To be effectively empathetic, we must first hear from the clients. For instance, if we arrive at a client’s farm to deal with a colic, and the first thing we say is “I know it’s stressful and scary,” that is not likely to be an effective empathy statement. Instead, if we ask the client “How are you doing?”, wait to hear the response and then say “I hear you; it’s scary knowing they are in pain and not knowing how to help,” we are more likely to have contributed positively to the client’s well-being and the relationship between us.
Asking the Right Questions
Both the equine and companion animal research speak about the veterinarian knowing the client or asking the right questions. In some ways, this can sound a bit like a trick. How does one know what the “right” question is?
One way to determine which questions to ask is to use open-ended questions. When we use open-ended questions, we are casting a wide net, allowing clients to provide us with the information that they see as relevant and important. This is in contrast to closed-ended questions, which is more like fishing with a rod and lure—if you don’t choose the correct bait, you might not catch the kind of fish you wanted (or any fish at all).
Open-ended questions or inquiries require a thoughtful response and cannot be answered with a “yes” or “no.” This much is familiar to many people. It can be difficult to transition from asking closed-ended to open-ended questions, and it can require practice. In general, think of using the words “what,” “how,” “tell me,” “describe” and “explain.” They are all good stems for open-ended questions or inquiry.
Body Language Counts
Lastly, the ways in which our body language and non-verbal cues impact all of our interactions are of critical importance. You’ve likely heard that non-verbal communication is important, and heard a statistic that it accounts for about 80% of the communication we are relaying or perceiving. What might come as a surprise is the difference in the types of messages that are conveyed verbally and non-verbally.

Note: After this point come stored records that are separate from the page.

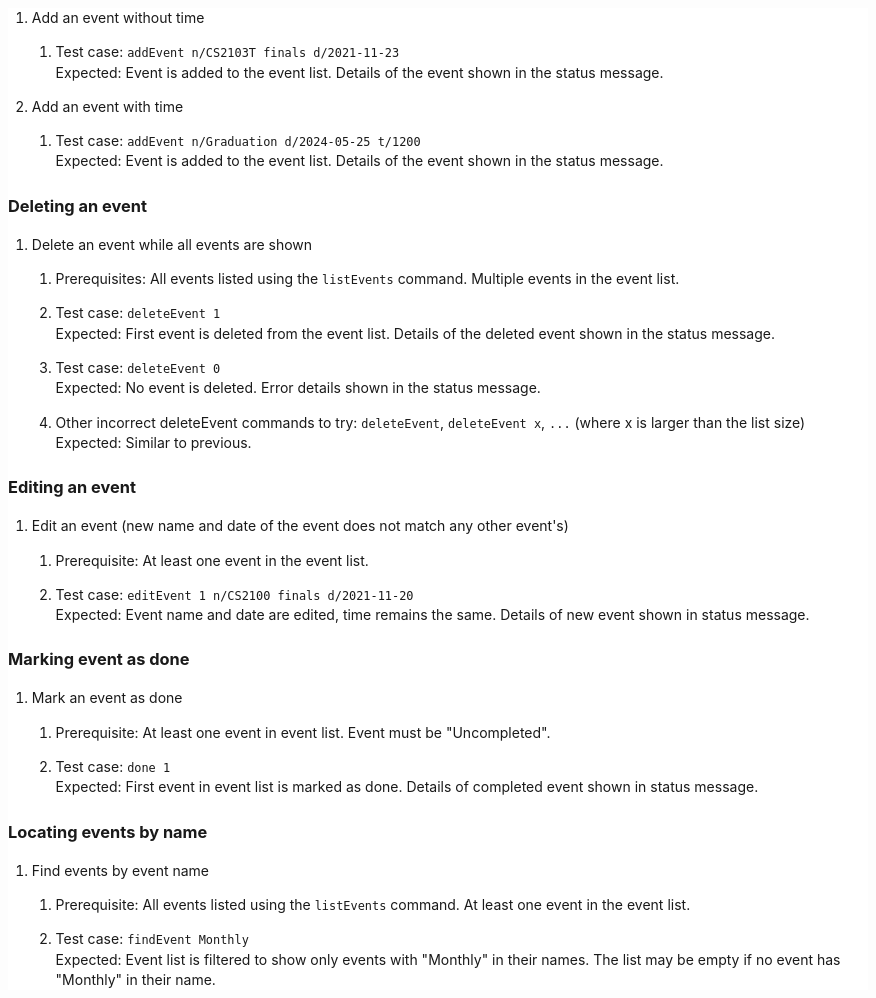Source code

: 1. Add an event without time

   1. Test case: `addEvent n/CS2103T finals d/2021-11-23`<br>
      Expected: Event is added to the event list. Details of the event shown in the status message.
   
2. Add an event with time

   1. Test case: `addEvent n/Graduation d/2024-05-25 t/1200`<br>
      Expected: Event is added to the event list. Details of the event shown in the status message.

###  Deleting an event

1. Delete an event while all events are shown

   1. Prerequisites: All events listed using the `listEvents` command. Multiple events in the event list.

   2. Test case: `deleteEvent 1`<br>
      Expected: First event is deleted from the event list. Details of the deleted event shown in the status message.

   3. Test case: `deleteEvent 0`<br>
      Expected: No event is deleted. Error details shown in the status message.

   4. Other incorrect deleteEvent commands to try: `deleteEvent`, `deleteEvent x`, `...` (where x is larger than the 
      list size)<br>
      Expected: Similar to previous.

### Editing an event

1. Edit an event (new name and date of the event does not match any other event's)

   1. Prerequisite: At least one event in the event list.

   2. Test case: `editEvent 1 n/CS2100 finals d/2021-11-20`<br>
      Expected: Event name and date are edited, time remains the same. Details of new event shown in status message.

### Marking event as done

1. Mark an event as done

   1. Prerequisite: At least one event in event list. Event must be "Uncompleted".

   2. Test case: `done 1`<br>
      Expected: First event in event list is marked as done. Details of completed event shown in status message.

### Locating events by name

1. Find events by event name

   1. Prerequisite: All events listed using the `listEvents` command. At least one event in the event list.

   2. Test case: `findEvent Monthly`<br>
      Expected: Event list is filtered to show only events with "Monthly" in their names. The list may be empty if
      no event has "Monthly" in their name.
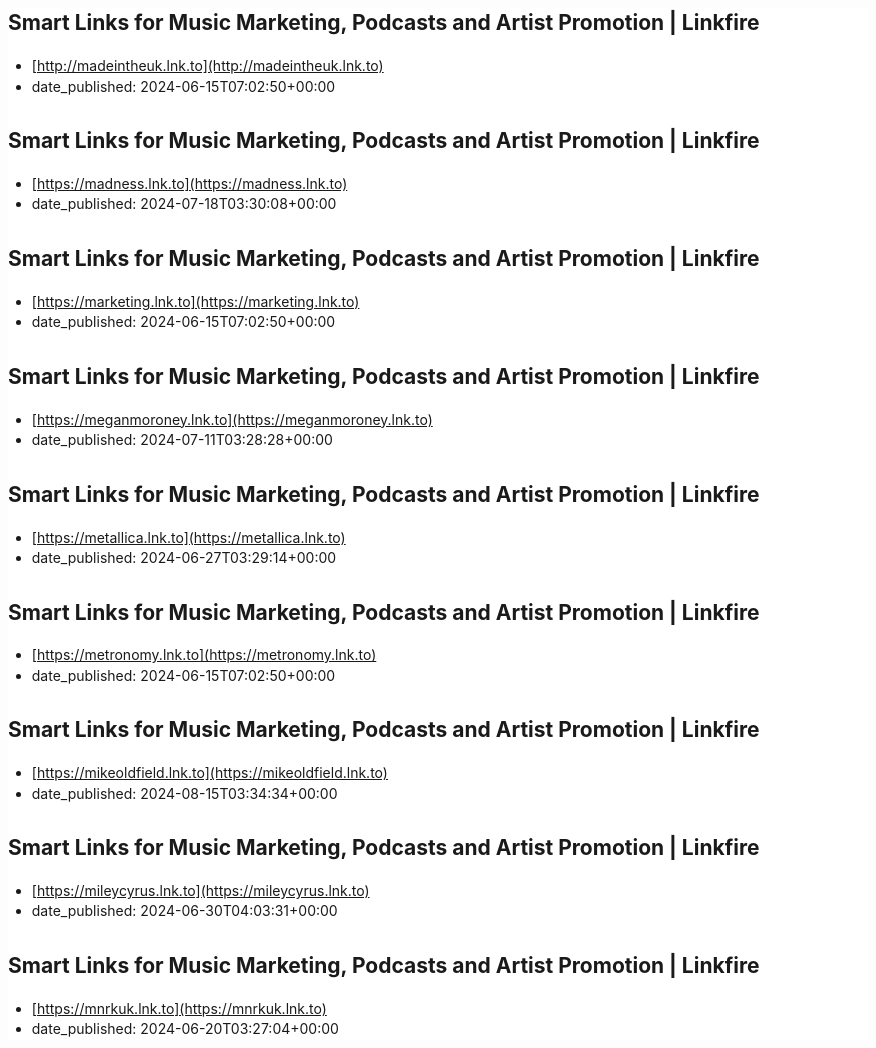  ## Smart Links for Music Marketing, Podcasts and Artist Promotion | Linkfire
 - [http://madeintheuk.lnk.to](http://madeintheuk.lnk.to)
 - date_published: 2024-06-15T07:02:50+00:00

 ## Smart Links for Music Marketing, Podcasts and Artist Promotion | Linkfire
 - [https://madness.lnk.to](https://madness.lnk.to)
 - date_published: 2024-07-18T03:30:08+00:00

 ## Smart Links for Music Marketing, Podcasts and Artist Promotion | Linkfire
 - [https://marketing.lnk.to](https://marketing.lnk.to)
 - date_published: 2024-06-15T07:02:50+00:00

 ## Smart Links for Music Marketing, Podcasts and Artist Promotion | Linkfire
 - [https://meganmoroney.lnk.to](https://meganmoroney.lnk.to)
 - date_published: 2024-07-11T03:28:28+00:00

 ## Smart Links for Music Marketing, Podcasts and Artist Promotion | Linkfire
 - [https://metallica.lnk.to](https://metallica.lnk.to)
 - date_published: 2024-06-27T03:29:14+00:00

 ## Smart Links for Music Marketing, Podcasts and Artist Promotion | Linkfire
 - [https://metronomy.lnk.to](https://metronomy.lnk.to)
 - date_published: 2024-06-15T07:02:50+00:00

 ## Smart Links for Music Marketing, Podcasts and Artist Promotion | Linkfire
 - [https://mikeoldfield.lnk.to](https://mikeoldfield.lnk.to)
 - date_published: 2024-08-15T03:34:34+00:00

 ## Smart Links for Music Marketing, Podcasts and Artist Promotion | Linkfire
 - [https://mileycyrus.lnk.to](https://mileycyrus.lnk.to)
 - date_published: 2024-06-30T04:03:31+00:00

 ## Smart Links for Music Marketing, Podcasts and Artist Promotion | Linkfire
 - [https://mnrkuk.lnk.to](https://mnrkuk.lnk.to)
 - date_published: 2024-06-20T03:27:04+00:00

We send our conscious messages through verbal communication, while we send our unconscious messages through non-verbal communication. Further, if our verbal and non-verbal messages are inconsistent, it is our non-verbal messages that are perceived by the other. This is of great importance.
Many of us think that we cover our irritation well, and we might be able to control some of our non-verbal cues. However, it is unlikely that we can mask them all of the time, or that we are able to mask all of the non-verbal signs of irritation. It is for this reason that using the “correct” words when engaging with clients is not enough. We must also believe and strive to form strong relationships, validate our clients and understand their perspectives. If we don’t, then our efforts are wasted, because our faces, bodies and voices will give us away.
1. Best, C. Exploring interpersonal relationships in equine veterinary practice. PhD Thesis, Department of Population Medicine, University of Guelph, Guelph, ON, Canada, 2015.
2. Coe, J.B.; Adams, C.L.; Bonnett, B.N. A focus group study of veterinarians’ and pet owners’ perceptions of the monetary aspects of veterinary care. J Am Vet Med Assoc 2007;231(10):1510-18.
3. Coe, J.B.; Adams, C.L.; Bonnett, B.N. A focus group study of veterinarians’ and pet owners’ perceptions of veterinarian- client communication in companion animal practice. J Am Vet Med Assoc 2008;233(7):1072-80.
4. Kanji, N.; Coe, J.B.; Adams, C.L., et al. Effect of veterinarian-client-patient interactions on client adherence to dentistry and surgery recommendations in companion-animal practice. J Am Vet Med Assoc 2012;240(4):427-436.
5. Shaw, J.R.; Adams, C.L.; Bonnett, B.N., et al. Use of the Roter interaction system to analyze veterinarian-client- patient communication in companion animal practice. J Am Vet Med Assoc 2004;225(2), 222-9.